Generalbundesanwalt bekennt hanebüchene Rechtsauffassung: „Angriffskrieg ist nicht strafbar“.

Strafanzeigen gegen Mitglieder der rot-grünen Bundesregierung wegen Beihilfe zum Angriffskrieg gegen den Irak: Generalbundesanwalt meint, „nur die Vorbereitung an einem Angriffskrieg und nicht der Angriffskrieg selbst" seien strafbar.

Gesetzgeber ist gefordert

Als „hanebüchene Rechtsauffassung“ haben die in der Kooperation für den Frieden zusammengeschlossenen Friedensorganisationen die Reaktion des Generalbundesanwaltes auf die Strafanzeigen gegen Mitglieder der rot-grünen Bundesregierung wegen Beihilfe zum Angriffskrieg gegen den Irak zur Kenntnis genommen. Mit Schreiben vom 26. Januar d.J. teilte der Generalbundesanwalt in bisher beispielloser Offenheit mit, dass „nur die Vorbereitung an einem Angriffskrieg und nicht der Angriffskrieg selbst strafbar“ seien, „so dass auch die Beteiligung an einem von anderen vorbereiteten Angriffskrieg nicht strafbar ist“ (AZ 3 ARP 8/06-3).
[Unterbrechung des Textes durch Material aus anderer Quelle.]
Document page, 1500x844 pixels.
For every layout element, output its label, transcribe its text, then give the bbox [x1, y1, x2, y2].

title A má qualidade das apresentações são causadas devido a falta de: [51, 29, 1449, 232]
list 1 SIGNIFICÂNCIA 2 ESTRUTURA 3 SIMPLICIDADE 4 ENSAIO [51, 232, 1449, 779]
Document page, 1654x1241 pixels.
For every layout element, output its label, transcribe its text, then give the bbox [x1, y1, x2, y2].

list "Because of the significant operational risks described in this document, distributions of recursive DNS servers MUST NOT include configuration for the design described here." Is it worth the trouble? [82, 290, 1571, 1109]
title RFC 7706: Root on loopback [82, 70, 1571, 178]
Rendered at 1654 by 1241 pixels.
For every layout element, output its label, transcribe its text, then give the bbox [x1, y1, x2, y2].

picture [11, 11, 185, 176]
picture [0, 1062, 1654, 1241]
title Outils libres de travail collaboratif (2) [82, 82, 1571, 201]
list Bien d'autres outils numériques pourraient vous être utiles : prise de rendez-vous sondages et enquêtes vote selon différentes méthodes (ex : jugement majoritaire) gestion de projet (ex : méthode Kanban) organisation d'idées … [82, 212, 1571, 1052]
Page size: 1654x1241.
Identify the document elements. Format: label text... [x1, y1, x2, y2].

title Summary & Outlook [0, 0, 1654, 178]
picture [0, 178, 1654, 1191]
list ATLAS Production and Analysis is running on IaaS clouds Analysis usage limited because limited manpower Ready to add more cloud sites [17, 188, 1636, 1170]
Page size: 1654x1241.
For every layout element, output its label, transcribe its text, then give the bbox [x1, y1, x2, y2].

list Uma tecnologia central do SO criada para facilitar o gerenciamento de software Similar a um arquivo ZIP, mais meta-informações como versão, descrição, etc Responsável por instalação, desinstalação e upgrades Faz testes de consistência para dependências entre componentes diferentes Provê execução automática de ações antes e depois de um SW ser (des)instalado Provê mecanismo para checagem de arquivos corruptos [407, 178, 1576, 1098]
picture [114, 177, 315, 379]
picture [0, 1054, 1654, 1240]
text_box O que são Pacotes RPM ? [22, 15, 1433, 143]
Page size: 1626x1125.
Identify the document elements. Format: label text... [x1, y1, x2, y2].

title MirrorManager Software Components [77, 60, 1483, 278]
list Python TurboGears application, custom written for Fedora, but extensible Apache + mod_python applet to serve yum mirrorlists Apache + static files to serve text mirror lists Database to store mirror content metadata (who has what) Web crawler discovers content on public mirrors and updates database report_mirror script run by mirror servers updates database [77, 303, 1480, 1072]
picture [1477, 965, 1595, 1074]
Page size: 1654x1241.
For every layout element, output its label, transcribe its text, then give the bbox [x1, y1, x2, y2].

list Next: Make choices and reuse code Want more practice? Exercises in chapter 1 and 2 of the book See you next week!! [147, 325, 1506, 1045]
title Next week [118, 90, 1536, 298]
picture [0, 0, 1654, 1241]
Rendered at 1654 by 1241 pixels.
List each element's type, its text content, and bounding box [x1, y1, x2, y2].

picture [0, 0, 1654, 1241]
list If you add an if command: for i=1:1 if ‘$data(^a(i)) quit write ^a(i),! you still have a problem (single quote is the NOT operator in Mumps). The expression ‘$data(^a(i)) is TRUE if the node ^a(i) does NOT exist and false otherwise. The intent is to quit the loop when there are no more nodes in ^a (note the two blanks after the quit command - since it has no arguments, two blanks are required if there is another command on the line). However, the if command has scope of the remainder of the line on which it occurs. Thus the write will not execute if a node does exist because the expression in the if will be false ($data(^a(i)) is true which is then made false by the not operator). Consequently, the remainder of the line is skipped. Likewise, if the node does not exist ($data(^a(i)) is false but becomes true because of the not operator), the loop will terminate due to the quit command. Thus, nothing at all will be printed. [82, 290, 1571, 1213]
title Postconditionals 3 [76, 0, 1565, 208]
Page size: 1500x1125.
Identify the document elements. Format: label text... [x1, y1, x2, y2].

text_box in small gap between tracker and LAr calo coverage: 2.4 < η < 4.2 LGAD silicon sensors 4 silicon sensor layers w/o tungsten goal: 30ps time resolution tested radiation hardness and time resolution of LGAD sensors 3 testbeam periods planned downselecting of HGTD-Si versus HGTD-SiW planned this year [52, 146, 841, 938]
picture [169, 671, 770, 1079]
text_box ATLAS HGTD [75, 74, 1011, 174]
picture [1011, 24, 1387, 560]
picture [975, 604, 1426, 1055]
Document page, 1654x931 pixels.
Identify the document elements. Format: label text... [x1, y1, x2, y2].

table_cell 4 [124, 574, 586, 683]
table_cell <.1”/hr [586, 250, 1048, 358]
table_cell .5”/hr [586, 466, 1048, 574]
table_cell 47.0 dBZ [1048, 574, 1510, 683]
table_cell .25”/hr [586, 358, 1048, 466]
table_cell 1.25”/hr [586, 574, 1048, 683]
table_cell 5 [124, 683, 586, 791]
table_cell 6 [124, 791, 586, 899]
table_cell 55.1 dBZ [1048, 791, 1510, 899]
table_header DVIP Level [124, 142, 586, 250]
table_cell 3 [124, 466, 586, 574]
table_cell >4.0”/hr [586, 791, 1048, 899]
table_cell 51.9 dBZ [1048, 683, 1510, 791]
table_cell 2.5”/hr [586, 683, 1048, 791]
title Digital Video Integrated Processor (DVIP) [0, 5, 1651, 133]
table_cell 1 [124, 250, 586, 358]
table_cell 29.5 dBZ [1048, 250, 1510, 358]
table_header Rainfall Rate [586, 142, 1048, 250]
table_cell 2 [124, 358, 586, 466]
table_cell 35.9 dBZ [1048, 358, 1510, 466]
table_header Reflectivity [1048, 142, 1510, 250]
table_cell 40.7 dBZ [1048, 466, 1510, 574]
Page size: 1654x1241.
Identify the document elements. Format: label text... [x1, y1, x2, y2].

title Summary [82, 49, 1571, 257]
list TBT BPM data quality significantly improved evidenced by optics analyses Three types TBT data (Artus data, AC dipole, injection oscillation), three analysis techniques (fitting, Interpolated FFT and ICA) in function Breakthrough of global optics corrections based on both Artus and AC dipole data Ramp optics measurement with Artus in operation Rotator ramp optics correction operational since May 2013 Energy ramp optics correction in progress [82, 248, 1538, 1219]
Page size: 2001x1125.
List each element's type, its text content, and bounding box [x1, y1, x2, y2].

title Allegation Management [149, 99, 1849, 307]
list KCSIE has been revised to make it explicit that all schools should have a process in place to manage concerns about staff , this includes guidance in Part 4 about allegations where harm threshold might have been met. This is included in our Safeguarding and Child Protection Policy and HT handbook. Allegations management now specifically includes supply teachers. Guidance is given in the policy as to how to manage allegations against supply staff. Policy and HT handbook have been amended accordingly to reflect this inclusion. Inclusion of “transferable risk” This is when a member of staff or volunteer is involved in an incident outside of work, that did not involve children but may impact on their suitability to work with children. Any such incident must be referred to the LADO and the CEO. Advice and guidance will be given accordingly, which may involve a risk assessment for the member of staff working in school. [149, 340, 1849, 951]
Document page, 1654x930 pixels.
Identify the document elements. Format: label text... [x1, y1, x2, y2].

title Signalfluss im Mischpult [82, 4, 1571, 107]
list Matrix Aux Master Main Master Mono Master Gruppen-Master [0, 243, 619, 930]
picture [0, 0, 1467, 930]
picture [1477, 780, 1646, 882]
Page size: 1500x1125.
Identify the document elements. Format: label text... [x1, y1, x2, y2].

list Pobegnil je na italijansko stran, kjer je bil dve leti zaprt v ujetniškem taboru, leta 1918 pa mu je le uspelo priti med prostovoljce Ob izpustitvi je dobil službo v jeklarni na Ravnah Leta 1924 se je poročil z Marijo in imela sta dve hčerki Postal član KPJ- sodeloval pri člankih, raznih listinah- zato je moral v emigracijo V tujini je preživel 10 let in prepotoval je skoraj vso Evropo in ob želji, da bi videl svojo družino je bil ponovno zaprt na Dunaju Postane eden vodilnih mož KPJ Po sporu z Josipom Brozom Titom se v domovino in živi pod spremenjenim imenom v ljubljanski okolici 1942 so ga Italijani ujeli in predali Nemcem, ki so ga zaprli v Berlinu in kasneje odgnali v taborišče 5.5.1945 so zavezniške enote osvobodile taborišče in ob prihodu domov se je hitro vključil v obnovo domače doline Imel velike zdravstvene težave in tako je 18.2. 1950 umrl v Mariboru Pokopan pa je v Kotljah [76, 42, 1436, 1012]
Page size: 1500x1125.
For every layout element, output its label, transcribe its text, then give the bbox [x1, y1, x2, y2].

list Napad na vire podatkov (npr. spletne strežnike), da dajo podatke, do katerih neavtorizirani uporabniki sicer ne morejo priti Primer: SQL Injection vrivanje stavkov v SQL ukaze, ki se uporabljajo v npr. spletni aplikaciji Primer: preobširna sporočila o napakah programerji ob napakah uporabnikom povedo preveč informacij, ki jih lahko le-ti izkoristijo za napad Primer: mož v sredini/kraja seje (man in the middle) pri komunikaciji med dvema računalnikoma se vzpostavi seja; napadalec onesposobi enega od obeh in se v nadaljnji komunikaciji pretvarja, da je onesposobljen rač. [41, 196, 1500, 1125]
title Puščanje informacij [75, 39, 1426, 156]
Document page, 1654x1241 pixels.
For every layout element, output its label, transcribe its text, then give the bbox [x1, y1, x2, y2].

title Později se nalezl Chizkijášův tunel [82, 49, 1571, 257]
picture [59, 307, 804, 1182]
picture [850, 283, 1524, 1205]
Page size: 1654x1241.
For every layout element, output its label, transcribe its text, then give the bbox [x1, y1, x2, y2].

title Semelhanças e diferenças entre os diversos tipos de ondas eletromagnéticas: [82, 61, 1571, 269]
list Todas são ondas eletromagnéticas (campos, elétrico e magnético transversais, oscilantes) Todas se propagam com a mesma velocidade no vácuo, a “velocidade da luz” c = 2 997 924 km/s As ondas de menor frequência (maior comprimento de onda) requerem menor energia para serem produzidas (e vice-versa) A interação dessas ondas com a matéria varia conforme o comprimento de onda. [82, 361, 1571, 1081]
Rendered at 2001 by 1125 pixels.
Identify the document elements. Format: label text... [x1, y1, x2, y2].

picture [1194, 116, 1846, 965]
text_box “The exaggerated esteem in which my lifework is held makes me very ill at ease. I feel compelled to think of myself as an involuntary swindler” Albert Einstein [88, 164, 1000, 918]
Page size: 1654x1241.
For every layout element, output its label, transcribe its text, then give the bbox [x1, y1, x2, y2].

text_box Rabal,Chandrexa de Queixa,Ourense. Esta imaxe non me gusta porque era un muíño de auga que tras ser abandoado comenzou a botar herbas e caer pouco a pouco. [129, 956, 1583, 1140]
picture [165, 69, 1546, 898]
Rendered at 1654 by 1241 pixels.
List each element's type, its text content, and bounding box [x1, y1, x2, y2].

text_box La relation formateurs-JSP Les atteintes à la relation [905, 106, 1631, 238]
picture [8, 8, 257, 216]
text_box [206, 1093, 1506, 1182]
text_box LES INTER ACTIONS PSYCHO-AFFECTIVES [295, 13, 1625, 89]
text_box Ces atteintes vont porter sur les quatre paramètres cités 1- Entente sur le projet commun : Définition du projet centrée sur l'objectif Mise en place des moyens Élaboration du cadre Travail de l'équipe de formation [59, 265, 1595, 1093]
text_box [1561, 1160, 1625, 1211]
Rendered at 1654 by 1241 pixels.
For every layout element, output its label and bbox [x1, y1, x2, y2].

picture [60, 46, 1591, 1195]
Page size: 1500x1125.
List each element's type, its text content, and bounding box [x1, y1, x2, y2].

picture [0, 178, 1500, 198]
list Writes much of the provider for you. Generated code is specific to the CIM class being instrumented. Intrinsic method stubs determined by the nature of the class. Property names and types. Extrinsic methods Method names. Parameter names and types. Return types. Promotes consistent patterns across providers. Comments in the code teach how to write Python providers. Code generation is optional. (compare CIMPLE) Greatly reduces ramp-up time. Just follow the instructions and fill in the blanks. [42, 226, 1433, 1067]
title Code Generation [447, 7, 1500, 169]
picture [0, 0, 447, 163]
Die Friedensorganisationen hatten die verantwortlichen Mitglieder der ehemaligen Bundesregierung, u.a. Schröder und Fischer, wegen des Verdachts der Beihilfe zum Angriffskrieg angezeigt, nachdem bekannt geworden war, dass die Kriegsunterstützung nicht nur passiv durch die Gewährung der Land- und Luftraumnutzung, sondern auch aktiv durch Beteiligung von BND-Männern bei der Zielerfassung vorgenommen wurde.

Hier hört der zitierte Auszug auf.